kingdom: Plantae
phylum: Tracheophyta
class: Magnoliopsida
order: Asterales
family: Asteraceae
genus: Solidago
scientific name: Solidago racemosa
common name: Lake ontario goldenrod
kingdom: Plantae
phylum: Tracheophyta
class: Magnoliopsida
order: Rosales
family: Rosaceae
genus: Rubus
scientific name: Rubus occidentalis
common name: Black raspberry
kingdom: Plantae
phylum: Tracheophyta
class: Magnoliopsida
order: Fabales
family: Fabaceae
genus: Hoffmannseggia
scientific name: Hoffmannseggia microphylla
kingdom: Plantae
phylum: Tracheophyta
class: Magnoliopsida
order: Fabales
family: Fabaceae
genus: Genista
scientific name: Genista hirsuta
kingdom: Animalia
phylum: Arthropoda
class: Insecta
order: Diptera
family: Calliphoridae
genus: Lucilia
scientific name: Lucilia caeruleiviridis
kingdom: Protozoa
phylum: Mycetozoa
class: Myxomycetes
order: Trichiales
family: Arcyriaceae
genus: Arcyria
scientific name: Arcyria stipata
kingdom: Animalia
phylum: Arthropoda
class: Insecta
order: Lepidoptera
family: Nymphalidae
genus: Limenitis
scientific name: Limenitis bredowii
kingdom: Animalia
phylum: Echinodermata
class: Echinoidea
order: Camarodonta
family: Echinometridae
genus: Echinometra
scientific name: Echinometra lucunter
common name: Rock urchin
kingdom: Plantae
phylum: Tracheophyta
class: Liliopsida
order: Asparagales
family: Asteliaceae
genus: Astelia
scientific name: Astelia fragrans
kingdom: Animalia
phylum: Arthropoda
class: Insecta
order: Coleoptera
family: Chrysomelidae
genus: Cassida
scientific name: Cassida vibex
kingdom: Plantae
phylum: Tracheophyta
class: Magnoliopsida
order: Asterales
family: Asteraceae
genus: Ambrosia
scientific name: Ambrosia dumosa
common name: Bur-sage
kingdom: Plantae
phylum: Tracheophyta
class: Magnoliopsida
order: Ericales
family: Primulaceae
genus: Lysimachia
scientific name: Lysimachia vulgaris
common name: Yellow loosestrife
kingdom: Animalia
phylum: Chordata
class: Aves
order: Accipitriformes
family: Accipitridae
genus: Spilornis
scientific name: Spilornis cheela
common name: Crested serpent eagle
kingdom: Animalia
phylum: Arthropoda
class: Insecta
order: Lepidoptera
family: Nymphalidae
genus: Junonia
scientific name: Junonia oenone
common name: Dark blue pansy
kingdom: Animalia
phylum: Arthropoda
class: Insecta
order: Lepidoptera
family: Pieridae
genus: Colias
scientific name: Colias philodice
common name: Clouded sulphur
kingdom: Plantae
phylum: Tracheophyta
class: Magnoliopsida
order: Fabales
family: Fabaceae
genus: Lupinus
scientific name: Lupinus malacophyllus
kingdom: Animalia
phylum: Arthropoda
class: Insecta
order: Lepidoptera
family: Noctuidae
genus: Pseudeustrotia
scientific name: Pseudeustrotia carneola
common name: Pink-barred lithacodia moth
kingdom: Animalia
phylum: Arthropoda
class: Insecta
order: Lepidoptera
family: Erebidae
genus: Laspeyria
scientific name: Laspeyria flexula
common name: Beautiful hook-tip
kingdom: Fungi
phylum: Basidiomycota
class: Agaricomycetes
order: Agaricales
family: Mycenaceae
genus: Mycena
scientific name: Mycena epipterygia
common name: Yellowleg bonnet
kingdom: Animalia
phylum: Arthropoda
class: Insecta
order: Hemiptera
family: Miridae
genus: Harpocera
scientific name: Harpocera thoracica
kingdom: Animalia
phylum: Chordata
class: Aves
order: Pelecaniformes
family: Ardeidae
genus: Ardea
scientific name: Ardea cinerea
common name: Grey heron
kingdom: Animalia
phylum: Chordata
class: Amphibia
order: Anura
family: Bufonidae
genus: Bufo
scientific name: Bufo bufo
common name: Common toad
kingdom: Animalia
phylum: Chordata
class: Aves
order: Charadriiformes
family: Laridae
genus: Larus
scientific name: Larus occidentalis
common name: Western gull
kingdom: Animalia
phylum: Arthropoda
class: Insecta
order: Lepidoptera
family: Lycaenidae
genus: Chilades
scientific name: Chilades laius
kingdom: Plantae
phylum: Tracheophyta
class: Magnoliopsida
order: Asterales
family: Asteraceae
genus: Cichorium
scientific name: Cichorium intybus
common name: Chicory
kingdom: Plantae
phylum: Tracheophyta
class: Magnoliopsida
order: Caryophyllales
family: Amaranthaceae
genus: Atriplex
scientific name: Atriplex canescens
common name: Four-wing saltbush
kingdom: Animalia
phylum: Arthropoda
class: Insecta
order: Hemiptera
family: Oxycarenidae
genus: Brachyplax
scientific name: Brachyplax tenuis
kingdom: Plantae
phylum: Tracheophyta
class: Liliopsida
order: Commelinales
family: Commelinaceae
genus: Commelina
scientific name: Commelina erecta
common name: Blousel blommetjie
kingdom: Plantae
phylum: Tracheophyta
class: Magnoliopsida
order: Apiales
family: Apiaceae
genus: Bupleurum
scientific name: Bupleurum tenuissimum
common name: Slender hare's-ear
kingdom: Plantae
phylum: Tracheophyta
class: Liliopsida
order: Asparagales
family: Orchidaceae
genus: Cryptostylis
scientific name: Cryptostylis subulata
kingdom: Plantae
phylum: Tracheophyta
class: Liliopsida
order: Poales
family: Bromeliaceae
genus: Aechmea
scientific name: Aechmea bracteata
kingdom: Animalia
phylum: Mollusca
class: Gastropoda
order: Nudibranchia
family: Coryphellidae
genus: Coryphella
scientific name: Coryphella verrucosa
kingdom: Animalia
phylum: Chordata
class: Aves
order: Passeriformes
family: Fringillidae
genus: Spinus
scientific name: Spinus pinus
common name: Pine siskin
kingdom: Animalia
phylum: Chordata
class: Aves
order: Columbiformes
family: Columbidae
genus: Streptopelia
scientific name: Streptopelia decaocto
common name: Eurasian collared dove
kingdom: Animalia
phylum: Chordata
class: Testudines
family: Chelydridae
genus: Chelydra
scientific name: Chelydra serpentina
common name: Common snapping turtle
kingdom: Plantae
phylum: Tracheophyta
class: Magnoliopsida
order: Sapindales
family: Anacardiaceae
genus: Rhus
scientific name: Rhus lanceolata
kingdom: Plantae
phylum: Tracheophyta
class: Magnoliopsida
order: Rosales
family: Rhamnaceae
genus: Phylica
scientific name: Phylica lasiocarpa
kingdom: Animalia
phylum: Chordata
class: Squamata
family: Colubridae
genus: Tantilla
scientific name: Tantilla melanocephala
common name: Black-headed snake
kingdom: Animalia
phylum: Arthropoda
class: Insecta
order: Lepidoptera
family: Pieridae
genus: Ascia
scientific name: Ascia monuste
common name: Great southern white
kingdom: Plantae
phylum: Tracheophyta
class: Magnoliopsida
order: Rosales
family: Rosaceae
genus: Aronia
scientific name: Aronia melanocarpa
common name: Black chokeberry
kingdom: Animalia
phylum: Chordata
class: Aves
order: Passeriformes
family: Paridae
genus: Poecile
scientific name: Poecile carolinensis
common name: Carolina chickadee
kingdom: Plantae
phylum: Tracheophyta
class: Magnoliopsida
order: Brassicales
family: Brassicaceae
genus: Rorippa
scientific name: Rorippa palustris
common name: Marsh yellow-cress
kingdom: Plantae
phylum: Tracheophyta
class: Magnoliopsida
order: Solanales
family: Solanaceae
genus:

Set exercise —
Rewrite the records starting at the line that contains "scientific name: Cryptostylis subulata" and ending at the line that contains "scientific name: Rorippa palustris", replacing "common name" with "vernacular name" and leaving everything else unchanged.

Answer to this task —
scientific name: Cryptostylis subulata
kingdom: Plantae
phylum: Tracheophyta
class: Liliopsida
order: Poales
family: Bromeliaceae
genus: Aechmea
scientific name: Aechmea bracteata
kingdom: Animalia
phylum: Mollusca
class: Gastropoda
order: Nudibranchia
family: Coryphellidae
genus: Coryphella
scientific name: Coryphella verrucosa
kingdom: Animalia
phylum: Chordata
class: Aves
order: Passeriformes
family: Fringillidae
genus: Spinus
scientific name: Spinus pinus
vernacular name: Pine siskin
kingdom: Animalia
phylum: Chordata
class: Aves
order: Columbiformes
family: Columbidae
genus: Streptopelia
scientific name: Streptopelia decaocto
vernacular name: Eurasian collared dove
kingdom: Animalia
phylum: Chordata
class: Testudines
family: Chelydridae
genus: Chelydra
scientific name: Chelydra serpentina
vernacular name: Common snapping turtle
kingdom: Plantae
phylum: Tracheophyta
class: Magnoliopsida
order: Sapindales
family: Anacardiaceae
genus: Rhus
scientific name: Rhus lanceolata
kingdom: Plantae
phylum: Tracheophyta
class: Magnoliopsida
order: Rosales
family: Rhamnaceae
genus: Phylica
scientific name: Phylica lasiocarpa
kingdom: Animalia
phylum: Chordata
class: Squamata
family: Colubridae
genus: Tantilla
scientific name: Tantilla melanocephala
vernacular name: Black-headed snake
kingdom: Animalia
phylum: Arthropoda
class: Insecta
order: Lepidoptera
family: Pieridae
genus: Ascia
scientific name: Ascia monuste
vernacular name: Great southern white
kingdom: Plantae
phylum: Tracheophyta
class: Magnoliopsida
order: Rosales
family: Rosaceae
genus: Aronia
scientific name: Aronia melanocarpa
vernacular name: Black chokeberry
kingdom: Animalia
phylum: Chordata
class: Aves
order: Passeriformes
family: Paridae
genus: Poecile
scientific name: Poecile carolinensis
vernacular name: Carolina chickadee
kingdom: Plantae
phylum: Tracheophyta
class: Magnoliopsida
order: Brassicales
family: Brassicaceae
genus: Rorippa
scientific name: Rorippa palustris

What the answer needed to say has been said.